Homeowners with milder roof pitches — 5/12 or less — can venture a look-see themselves if confident of their balance on both roof and ladder. “Be sure it’s not too steep and slippery, and that you have your tennis shoes on,” advises John Davey, co-owner of long-time River Roofing in Springfield.

Autumn and spring are the best times to go up top and inspect. “At least get up there once a year,” Davey advises. “This is a great time right now, with spring arriving. You can check on any damage from winter weather and clear off debris that’s accumulated up there.”

Moss actually eats away at the roof, causing it to deteriorate faster.
Kill and remove moss

The bane of rooftops in Oregon is moss. When dampness accumulates on a shaded area, moss breeds, potentially causing long-term damage to roof shingles and support structure. Before moss digs in and spreads, kill the growth.

Most moss-control products contain zinc sulfate. “Green” treatments, such as sprays of diluted white vinegar and baking soda, can be effective, too. However, alternative moss control solutions can void the warranty on some brands of asphalt shingles, so be sure to read the fine print before application.

“Whether you use those natural products or a chemical moss killer from the store, in about six weeks the moss will die and then you can go up there and scrape it off,” Davey says. What you absolutely must not do with a composition shingle roof is use a pressure washer to remove debris. Pressure washing can damage asphalt shingles and cause the roof to leak. Davey recommends a stiff broom and a small, light steel brush. “Work (the moss) loose, but don’t get too aggressive with it,” he says.

Pressure washing is OK on roofs of cement, steel, concrete or metal, but even then Davey recommends an initial cleaning followed by a light wash.

While pressure washers should never be used to clean an asphalt-shingle roof, it is OK to remove debris with an air blower.
Clean gutters crucial

Clogged gutters can cause rainwater to seep under a roof’s fascia and rot the wood. Gutters and downspouts should be cleaned at least once a year. Examine both the gutters and the downspouts for leaks and gaps in the seams.

“Gutters used to be installed with silicone, but now we use an aluminum-based sealant that stays pliable during temperature changes,” says Kelly Carter, who, with her husband, owns and runs Hedge Carter’s Continuous Gutter Service based in Dorena. “You won’t get the leaks you did in the past.”

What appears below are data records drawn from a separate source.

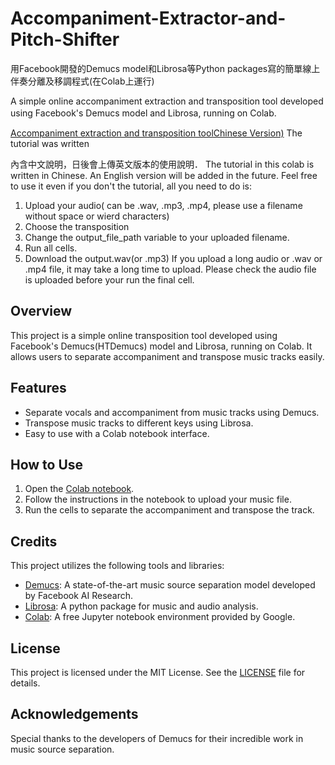 # Accompaniment-Extractor-and-Pitch-Shifter
用Facebook開發的Demucs model和Librosa等Python packages寫的簡單線上伴奏分離及移調程式(在Colab上運行)　　　　

A simple online accompaniment extraction and transposition tool developed using Facebook's Demucs model and Librosa, running on Colab.　　　　

[Accompaniment extraction and transposition toolChinese Version)](https://colab.research.google.com/drive/1MHk0PrDqzQPvazmfEav2l30bEPGcjF17?hl=zh-tw#scrollTo=WCwMs05xjh80)
The tutorial was written 

內含中文說明，日後會上傳英文版本的使用說明．
The tutorial in this colab is written in Chinese. An English version will be added in the future.
Feel free to use it even if you don't the tutorial, all you need to do is:
1. Upload your audio( can be .wav, .mp3, .mp4, please use a filename without space or wierd characters)
2. Choose the transposition
3. Change the output_file_path variable to your uploaded filename.
4. Run all cells.
5. Download the output.wav(or .mp3)
If you upload a long audio or .wav or .mp4 file, it may take a long time to upload. Please check the audio file is uploaded before your run the final cell.


## Overview
This project is a simple online transposition tool developed using Facebook's Demucs(HTDemucs) model and Librosa, running on Colab. It allows users to separate accompaniment and transpose music tracks easily.

## Features
- Separate vocals and accompaniment from music tracks using Demucs.
- Transpose music tracks to different keys using Librosa.
- Easy to use with a Colab notebook interface.

## How to Use
1. Open the [Colab notebook](https://colab.research.google.com/drive/1MHk0PrDqzQPvazmfEav2l30bEPGcjF17?hl=zh-tw#scrollTo=WCwMs05xjh80).
2. Follow the instructions in the notebook to upload your music file.
3. Run the cells to separate the accompaniment and transpose the track.

## Credits
This project utilizes the following tools and libraries:
- [Demucs](https://github.com/facebookresearch/demucs): A state-of-the-art music source separation model developed by Facebook AI Research.
- [Librosa](https://librosa.org/): A python package for music and audio analysis.
- [Colab](https://colab.research.google.com/): A free Jupyter notebook environment provided by Google.

## License
This project is licensed under the MIT License. See the [LICENSE](LICENSE) file for details.

## Acknowledgements
Special thanks to the developers of Demucs for their incredible work in music source separation.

Larger gutter spouts also are now available, “and that makes it much easier to clean and maintain,” she adds. Wire-mesh screens and some other gutter coverings can help keep needles, leaves and limbs from clogging drainage. But any covering requires periodic cleaning.

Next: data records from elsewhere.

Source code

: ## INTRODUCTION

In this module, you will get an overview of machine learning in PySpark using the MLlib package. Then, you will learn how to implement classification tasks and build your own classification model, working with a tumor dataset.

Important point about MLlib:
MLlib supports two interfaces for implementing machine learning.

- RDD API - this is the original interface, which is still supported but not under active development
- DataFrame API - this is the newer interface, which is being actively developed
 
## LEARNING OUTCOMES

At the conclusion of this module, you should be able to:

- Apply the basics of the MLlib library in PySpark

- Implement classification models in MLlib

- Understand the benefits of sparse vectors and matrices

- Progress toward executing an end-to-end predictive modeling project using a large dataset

“There is no maintenance-free gutters, screens or anything else, no matter what anyone tells you,” Holston says. “Nothing is maintenance free.” Always make sure that gutters and downspouts lead water away from the home and its foundation, and that brackets hold downspouts tightly against the house.

Maintenance on steep roofs should be left to pros with proper safety equipment. Upkeep on roofs with milder pitches, at 5/12 are less, is within the realm of homeowners confident of their balance on roof and ladder. 
Check for wear and tear, too

With spring, also check your roof for missing or damaged shingles. Quick replacement helps to prevent water damage that might result when rainwater pools around curled or missing shingles. Also, be sure metal flashing remains intact around vents, exhaust pipes and chimneys. Check to see that the flashing isn’t bent, and existing sealant isn’t dried up or loose.

Seal cracked mortar or caulking around joints and chimneys if there are signs of deterioration. New sealants are extremely flexible in hot and cold weather, and are much more durable than their predecessors, Davey says.

He suggests using polyurethane sealants rather than the more traditional roof mastic. “These newer polyurethane options have a tendency to stick better to brick, glass, wood and shingles,” Davey explains, “and they have a longer life.”

Trim trees so their limbs do not overhang the roof and shower it with needles or leaves. And keep an eye out for animal damage, too. Various birds and insects love your roof and its underpinnings.